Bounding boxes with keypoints

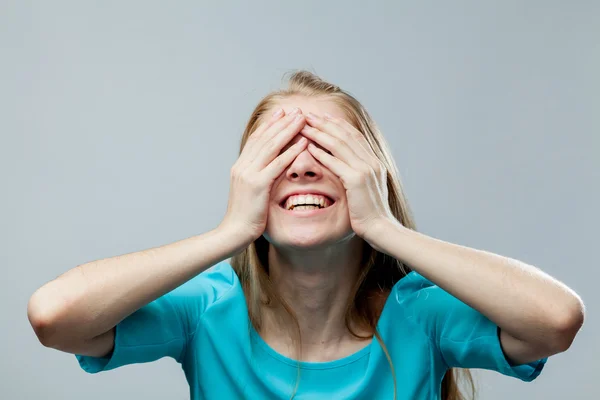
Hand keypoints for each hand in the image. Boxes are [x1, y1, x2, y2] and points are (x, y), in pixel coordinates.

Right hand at [220, 108, 307, 241]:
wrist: (233, 233)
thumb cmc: (244, 217)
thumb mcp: (248, 193)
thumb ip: (256, 178)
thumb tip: (267, 171)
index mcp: (240, 167)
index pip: (256, 139)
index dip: (269, 125)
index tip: (282, 113)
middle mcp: (242, 166)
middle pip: (264, 138)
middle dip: (281, 122)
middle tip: (296, 110)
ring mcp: (249, 174)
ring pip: (271, 146)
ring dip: (288, 130)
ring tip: (302, 119)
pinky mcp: (258, 184)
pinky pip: (277, 164)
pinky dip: (291, 151)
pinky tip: (303, 143)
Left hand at [300, 112, 393, 245]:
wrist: (381, 228)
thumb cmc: (371, 213)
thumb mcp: (367, 188)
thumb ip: (359, 174)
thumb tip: (348, 166)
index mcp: (374, 161)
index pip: (354, 135)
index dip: (337, 124)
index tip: (322, 116)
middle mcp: (371, 161)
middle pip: (345, 135)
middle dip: (325, 123)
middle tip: (308, 114)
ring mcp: (365, 170)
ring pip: (339, 145)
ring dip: (320, 133)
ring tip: (304, 126)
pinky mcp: (356, 180)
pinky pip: (335, 163)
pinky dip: (321, 154)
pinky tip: (308, 148)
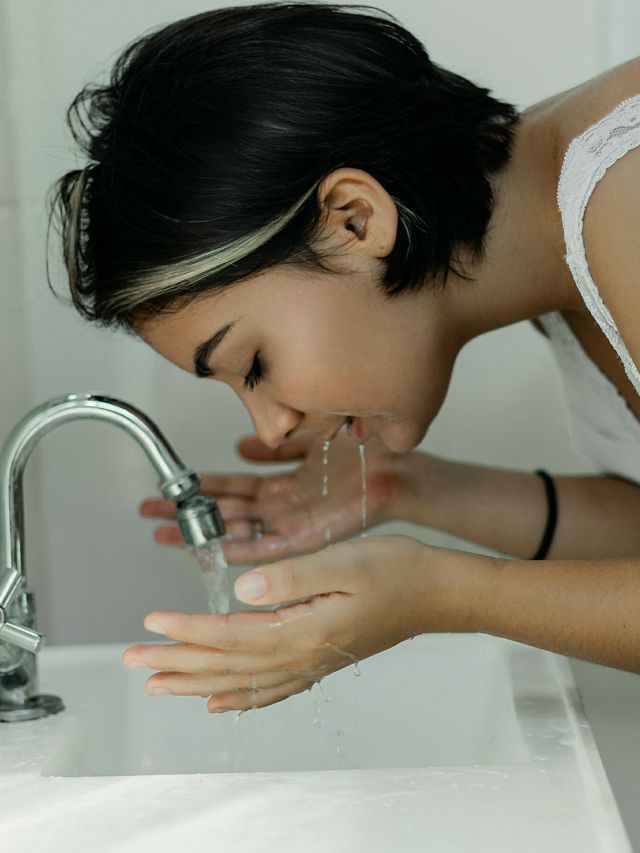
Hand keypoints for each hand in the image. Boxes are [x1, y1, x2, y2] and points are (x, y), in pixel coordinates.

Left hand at [122, 535, 479, 711]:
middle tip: (134, 660)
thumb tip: (241, 591)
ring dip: (198, 683)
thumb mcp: (343, 561)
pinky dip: (242, 699)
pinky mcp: (322, 659)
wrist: (438, 592)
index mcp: (304, 629)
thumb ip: (290, 577)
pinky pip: (273, 689)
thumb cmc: (397, 570)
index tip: (152, 621)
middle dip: (177, 662)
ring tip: (161, 684)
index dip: (188, 629)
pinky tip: (222, 703)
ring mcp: (313, 662)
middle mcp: (304, 655)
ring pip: (243, 681)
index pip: (230, 634)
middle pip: (227, 665)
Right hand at [140, 430, 415, 563]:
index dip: (198, 489)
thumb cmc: (360, 452)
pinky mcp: (310, 538)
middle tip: (149, 516)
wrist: (397, 467)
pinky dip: (245, 550)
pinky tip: (218, 551)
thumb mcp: (308, 438)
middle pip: (225, 513)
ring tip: (167, 534)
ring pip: (239, 531)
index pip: (230, 488)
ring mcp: (292, 524)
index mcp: (281, 485)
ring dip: (204, 534)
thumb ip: (275, 445)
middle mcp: (281, 507)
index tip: (168, 490)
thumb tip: (240, 445)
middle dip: (187, 514)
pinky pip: (271, 548)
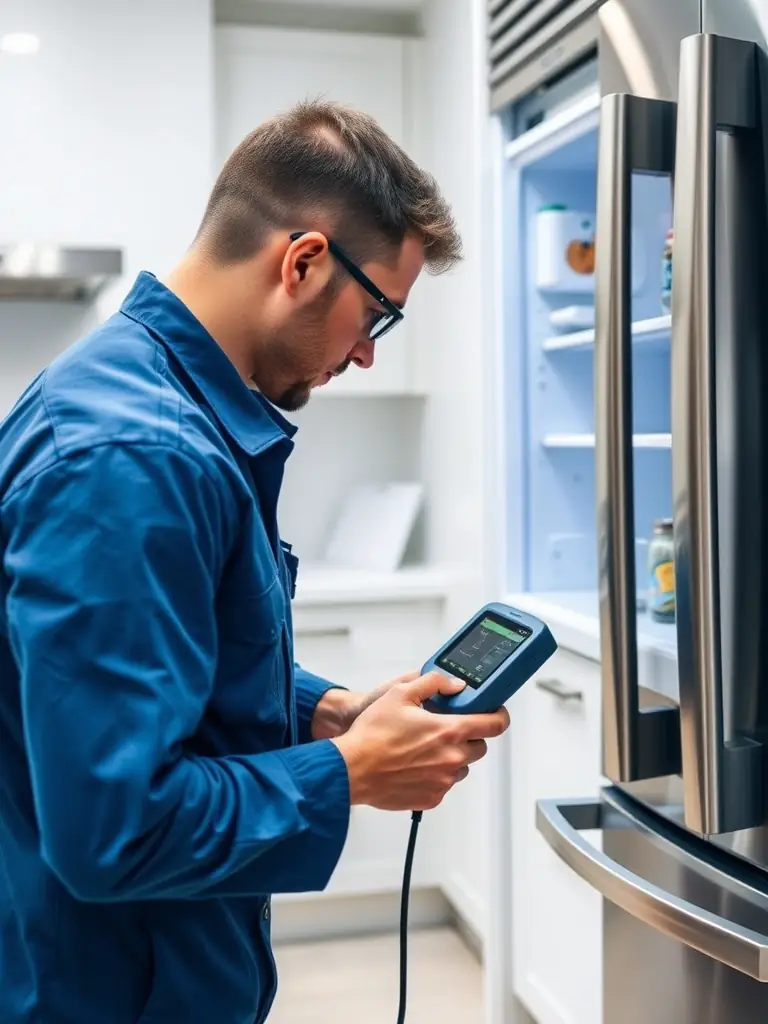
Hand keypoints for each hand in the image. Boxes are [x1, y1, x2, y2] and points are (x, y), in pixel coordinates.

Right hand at [331, 671, 509, 811]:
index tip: (496, 713)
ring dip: (451, 756)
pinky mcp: (432, 798)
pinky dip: (435, 774)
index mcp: (450, 731)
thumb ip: (433, 683)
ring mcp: (443, 781)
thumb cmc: (372, 734)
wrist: (351, 769)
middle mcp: (452, 759)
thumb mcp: (400, 693)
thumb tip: (455, 685)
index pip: (494, 724)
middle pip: (480, 747)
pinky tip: (414, 765)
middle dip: (468, 736)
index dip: (499, 715)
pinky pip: (444, 784)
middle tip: (446, 728)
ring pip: (462, 767)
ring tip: (424, 748)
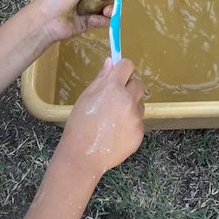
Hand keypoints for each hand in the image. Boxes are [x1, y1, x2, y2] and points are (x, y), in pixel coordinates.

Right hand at [64, 57, 144, 172]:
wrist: (83, 157)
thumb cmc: (79, 125)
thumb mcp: (86, 97)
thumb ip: (101, 78)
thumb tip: (111, 61)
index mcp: (113, 88)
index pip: (127, 65)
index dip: (122, 68)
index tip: (118, 74)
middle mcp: (128, 100)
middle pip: (137, 83)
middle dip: (128, 87)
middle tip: (114, 98)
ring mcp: (136, 117)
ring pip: (139, 103)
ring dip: (130, 106)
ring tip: (112, 119)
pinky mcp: (140, 132)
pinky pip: (138, 121)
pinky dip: (130, 123)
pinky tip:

== Work item ==
What's needed is an exact copy of every entry, free of pictures.

== Answer box ==
Hand keypoints for each hand in the image. Boxes are [x1, y1, x2, y2] and points are (x, y), in pixel coordinates.

Right hand at [220, 108, 307, 241]:
wrist: (233, 233)
thumb cmc: (244, 217)
thumb mcp: (248, 193)
thumb ip: (256, 178)
thumb tip: (267, 171)
index mcp: (240, 167)
index pip: (256, 139)
index dip: (269, 125)
index tip: (282, 113)
middle mcp: (242, 166)
middle pip: (264, 138)
middle dip: (281, 122)
middle tip: (296, 110)
ring mcp: (249, 174)
ring pip: (271, 146)
ring dip: (288, 130)
ring tip: (302, 119)
pinky mcp: (258, 184)
pinky pip: (277, 164)
pinky dip: (291, 151)
pinky tip: (303, 143)
Left hand at [300, 112, 393, 245]:
wrist: (381, 228)
thumb cmc: (371, 213)
thumb mcp: (367, 188)
thumb ip: (359, 174)
thumb tip: (348, 166)
index mcp: (374, 161)
index pip: (354, 135)
index dip: (337, 124)
index tip: (322, 116)
middle mcp: (371, 161)
middle pip: (345, 135)
middle dip: (325, 123)
middle tip: (308, 114)
ring mcp: (365, 170)
ring pip: (339, 145)
ring dip: (320, 133)
ring tip: (304, 126)
pinky mcp: (356, 180)
pinky pip: (335, 163)
pinky dip: (321, 154)
pinky tip: (308, 148)
Hand keypoints for each hand in the image. Boxes are [x1, y1, x2, y2] and points are (x, y), in pixel coordinates.

Left hand at [122, 535, 479, 711]:
middle tip: (134, 660)
thumb tip: (241, 591)
ring dip: (198, 683)
thumb mcp: (343, 561)
pinky dip: (242, 699)
pinky mcp: (322, 659)
wrist: (438, 592)
index mcp: (304, 629)
thumb ip: (290, 577)
pinky pip: (273, 689)
thumb cmc: (397, 570)
index tip: (152, 621)
middle dip: (177, 662)
ring tip: (161, 684)
index dip: (188, 629)
pinky tip: (222, 703)
ring mcp: (313, 662)
middle mcp: (304, 655)
ring pip: (243, 681)
index pip: (230, 634)
middle pip: (227, 665)
Right hand at [140, 430, 415, 563]:
index dip: (198, 489)
thumb cmc: (360, 452)
pinky mcp: (310, 538)
middle tip: (149, 516)
wrist: (397, 467)
pinky dip: (245, 550)
pinky tip: (218, 551)
thumb mcp: (308, 438)
middle pip: (225, 513)
ring tip: (167, 534)
ring pip: (239, 531)
index pip: (230, 488)
ring mcp: (292, 524)
index mcp: (281, 485)
ring dip: (204, 534)
thumb ip: (275, 445)
middle mcp: (281, 507)
index tip: (168, 490)
thumb tip: (240, 445)
middle dip: (187, 514)
pinky pip: (271, 548)
Hand keypoints for each hand in the image. Boxes are [x1, y1, x2, y2] and points are (x, y), in pixel coordinates.

Right hand at [331, 671, 509, 811]:
index tip: (496, 713)
ring dip: (451, 756)
pinky mcp: (432, 798)
pinky dip: (435, 774)
index mcp: (450, 731)
thumb ip: (433, 683)
ring mcp: (443, 781)
thumb cmc: (372, 734)
wrist: (351, 769)
middle mcp: (452, 759)
thumb mcp: (400, 693)
thumb tip: (455, 685)
index pip: (494, 724)
middle pip: (480, 747)
pinky tip: (414, 765)
middle dip: (468, 736)
index dip: (499, 715)
pinky pip: (444, 784)
middle tip: (446, 728)
ring pip: (462, 767)
ring tip: (424, 748)
Hand keypoints for each hand in the image. Boxes are [x1, y1, x2, y2] and points are (x, y), in pixel coordinates.

Right hand at [64, 57, 144, 172]:
wrist: (83, 157)
thumb cmc: (79, 125)
thumb mcp: (86, 97)
thumb ip: (101, 78)
thumb tip: (111, 61)
index mcp: (113, 88)
index pip: (127, 65)
index dip: (122, 68)
index tip: (118, 74)
middle mcp: (128, 100)
middle pip: (137, 83)
middle dip: (128, 87)
middle tip: (114, 98)
ring mcp: (136, 117)
ring pip: (139, 103)
ring dip: (130, 106)
ring tip: (112, 119)
pinky mcp: (140, 132)
pinky pip: (138, 121)
pinky dip: (130, 123)
pinky tip:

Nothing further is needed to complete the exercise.